Sei que nada sei, mas o pouco que sei aprendi com o sábio mestre dos parças Zeca Pagodinho, Dicró, Bezerra da Silva e Mussum, os três últimos já no reino dos céus. Refiro-me a Vinícius de Moraes, para quem a bebida vem de nossa ancestralidade. Profundo conhecedor dos destilados, mesmo acordado o poeta maior das noitadas de bossa nova confundia o amigo uísque com cachorro engarrafado. Por isso, depois de perder a infância e de abandonar a chata e controlada vida do Itamaraty, a primeira coisa que Vinícius pediu no internacional Bar Veloso, hoje Garota de Ipanema, foi uma mamadeira de Johnnie Walker 12 anos.

Menos radical, Pagodinho é amante do suco de cevada, preferencialmente gelado. Abstêmio quando está no soro, o pagodeiro de Xerém lembra uma caixa de isopor: é só encher de cerveja que a gente leva para qualquer lugar. Beberam e bebem. Por isso, estes e outros bebedores famosos permanecem como vinho, azeite ou amigo de infância. São eternos, ainda que tenham prazo de validade. Importante é o legado, as frases e os pensamentos autografados e emoldurados nas paredes das tabernas, tascas ou pubs do país.

Uma delas, de autoria do jornalista e cartunista Millôr Fernandes, revela que, de todas as taras sexuais, não existe nenhuma mais estranha do que a abstinência. Como não me abstenho nunca, discordo em parte do relator, na medida em que “não procuro alguém para me encontrar e sim para me perder”. Sou daqueles que, incorporando Vinícius, duvida que o amor seja infinito. Infinito talvez seja a capacidade de amar. Amante inveterado, “não quero mais esse negócio de você longe de mim”. Todavia, mais uma vez lembro do poeta para, antecipadamente, indagar sobre a pagadora do enterro e das flores caso eu morra de amor.

Condenado à esperança igualzinho o Brasil, tenho antipatia pelo Jair Messias desde que ele, a exemplo do Diabo, começou a comprar almas. Estava criada a sociedade consumista do bolsonarismo tirânico. Ainda bem que a alma enruga antes da pele. Por conta dessa constatação de Millôr, os bolsonaristas acabaram como um macaco que não deu certo. Pelo menos, o legado do Jair é inquestionavelmente honesto. Ou seja, a gente até pode desconfiar da admiração dos patriotas pela estranha figura do mito. O que não se questiona é o ódio que eles nutrem pelos antagonistas. O ódio é sempre sincero. Em resumo, “como são admiráveis as pessoas que não conhecemos bem”.

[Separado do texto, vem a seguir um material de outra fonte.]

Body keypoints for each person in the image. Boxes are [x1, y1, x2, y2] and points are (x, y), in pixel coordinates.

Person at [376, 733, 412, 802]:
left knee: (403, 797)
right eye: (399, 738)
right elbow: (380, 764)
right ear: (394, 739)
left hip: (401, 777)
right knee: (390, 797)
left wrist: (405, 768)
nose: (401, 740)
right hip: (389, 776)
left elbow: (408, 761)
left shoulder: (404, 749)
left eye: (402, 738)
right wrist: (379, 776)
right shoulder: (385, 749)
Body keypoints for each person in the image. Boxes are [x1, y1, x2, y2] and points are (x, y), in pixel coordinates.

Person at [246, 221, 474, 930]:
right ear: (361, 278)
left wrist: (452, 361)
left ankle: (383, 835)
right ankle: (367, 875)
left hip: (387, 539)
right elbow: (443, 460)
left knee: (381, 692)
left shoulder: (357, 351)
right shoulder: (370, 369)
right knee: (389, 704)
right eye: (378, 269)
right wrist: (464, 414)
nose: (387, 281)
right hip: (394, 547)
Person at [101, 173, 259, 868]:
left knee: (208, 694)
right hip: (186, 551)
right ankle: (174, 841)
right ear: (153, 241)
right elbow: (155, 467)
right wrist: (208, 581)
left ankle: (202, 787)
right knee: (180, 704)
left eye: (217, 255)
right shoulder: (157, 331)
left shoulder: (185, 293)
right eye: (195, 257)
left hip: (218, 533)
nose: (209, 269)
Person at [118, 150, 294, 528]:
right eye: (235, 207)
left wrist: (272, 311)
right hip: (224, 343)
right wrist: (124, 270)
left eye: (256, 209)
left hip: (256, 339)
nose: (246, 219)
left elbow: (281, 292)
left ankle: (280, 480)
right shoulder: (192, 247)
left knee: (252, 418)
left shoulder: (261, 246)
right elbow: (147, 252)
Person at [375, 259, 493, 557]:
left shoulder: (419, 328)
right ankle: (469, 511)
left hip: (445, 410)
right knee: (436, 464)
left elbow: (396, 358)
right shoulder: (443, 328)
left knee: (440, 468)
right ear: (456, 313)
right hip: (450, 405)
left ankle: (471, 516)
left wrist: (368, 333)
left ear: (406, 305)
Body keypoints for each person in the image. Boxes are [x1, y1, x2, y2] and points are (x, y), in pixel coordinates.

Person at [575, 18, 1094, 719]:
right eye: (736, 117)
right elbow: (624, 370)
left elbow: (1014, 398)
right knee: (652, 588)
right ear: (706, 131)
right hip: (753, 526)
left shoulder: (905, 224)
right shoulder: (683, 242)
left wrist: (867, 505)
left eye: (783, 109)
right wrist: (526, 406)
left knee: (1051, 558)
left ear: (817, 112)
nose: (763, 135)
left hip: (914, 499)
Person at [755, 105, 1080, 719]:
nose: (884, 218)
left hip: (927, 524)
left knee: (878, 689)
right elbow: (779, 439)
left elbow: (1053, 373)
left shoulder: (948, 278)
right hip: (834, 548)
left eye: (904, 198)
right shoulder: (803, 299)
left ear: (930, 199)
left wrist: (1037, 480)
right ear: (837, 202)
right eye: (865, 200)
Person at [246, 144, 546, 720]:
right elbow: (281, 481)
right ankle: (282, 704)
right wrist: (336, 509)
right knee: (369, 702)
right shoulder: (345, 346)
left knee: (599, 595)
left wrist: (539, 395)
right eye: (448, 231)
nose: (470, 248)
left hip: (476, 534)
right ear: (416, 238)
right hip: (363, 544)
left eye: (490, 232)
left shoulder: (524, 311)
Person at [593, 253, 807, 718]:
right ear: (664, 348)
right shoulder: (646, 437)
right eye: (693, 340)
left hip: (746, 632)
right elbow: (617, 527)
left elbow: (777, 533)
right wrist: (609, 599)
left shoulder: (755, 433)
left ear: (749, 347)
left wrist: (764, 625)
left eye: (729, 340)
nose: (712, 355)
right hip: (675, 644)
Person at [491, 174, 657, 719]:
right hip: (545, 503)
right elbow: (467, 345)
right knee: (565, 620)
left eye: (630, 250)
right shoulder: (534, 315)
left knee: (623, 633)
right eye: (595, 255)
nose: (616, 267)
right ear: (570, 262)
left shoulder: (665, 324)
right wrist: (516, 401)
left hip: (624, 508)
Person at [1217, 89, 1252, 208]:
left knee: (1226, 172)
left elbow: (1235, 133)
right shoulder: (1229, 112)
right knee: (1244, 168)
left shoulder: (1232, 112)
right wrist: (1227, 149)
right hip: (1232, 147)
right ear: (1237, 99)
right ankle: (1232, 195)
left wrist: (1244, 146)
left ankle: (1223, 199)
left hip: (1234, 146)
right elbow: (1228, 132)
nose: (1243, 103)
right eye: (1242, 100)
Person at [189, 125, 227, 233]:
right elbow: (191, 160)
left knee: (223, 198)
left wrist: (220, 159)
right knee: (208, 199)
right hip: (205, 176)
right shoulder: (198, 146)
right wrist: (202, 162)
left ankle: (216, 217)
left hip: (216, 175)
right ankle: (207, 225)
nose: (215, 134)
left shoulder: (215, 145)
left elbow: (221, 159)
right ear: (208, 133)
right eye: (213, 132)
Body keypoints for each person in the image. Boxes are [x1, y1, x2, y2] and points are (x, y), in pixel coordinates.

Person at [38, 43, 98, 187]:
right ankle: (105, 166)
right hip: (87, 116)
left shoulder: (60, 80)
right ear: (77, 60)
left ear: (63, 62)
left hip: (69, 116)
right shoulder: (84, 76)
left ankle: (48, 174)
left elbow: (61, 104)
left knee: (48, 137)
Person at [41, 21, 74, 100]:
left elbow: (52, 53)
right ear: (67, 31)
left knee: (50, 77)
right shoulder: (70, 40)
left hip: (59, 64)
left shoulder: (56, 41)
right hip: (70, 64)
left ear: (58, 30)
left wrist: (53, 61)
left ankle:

Partir dos bares e chegar a Jair não é de todo estranho. Afinal, ele é o protótipo daqueles companheiros de boteco, os quais admiramos porque não sabemos quem e como são. Após o terceiro trago juntos, não queremos mais conversar. É o malandro agulha, primo do pato, que nasce com os dedos colados para não usar aliança. É o tal que acha fácil passar a mulher para trás, mas tem dificuldade de passá-la adiante. São como os melhores amigos do Japão. Estão a 20 mil quilômetros de distância e quando estão acordadas eu estou dormindo. Esse tipo de “cliente” nem os donos de bares aguentam. Para eles, fiado só quando maiores de 90 anos e, mesmo assim, acompanhados dos pais. O resumo da ópera é simples: no bar em que o Jair degusta frango com farofa, eu não como nem o jiló dos patriotas.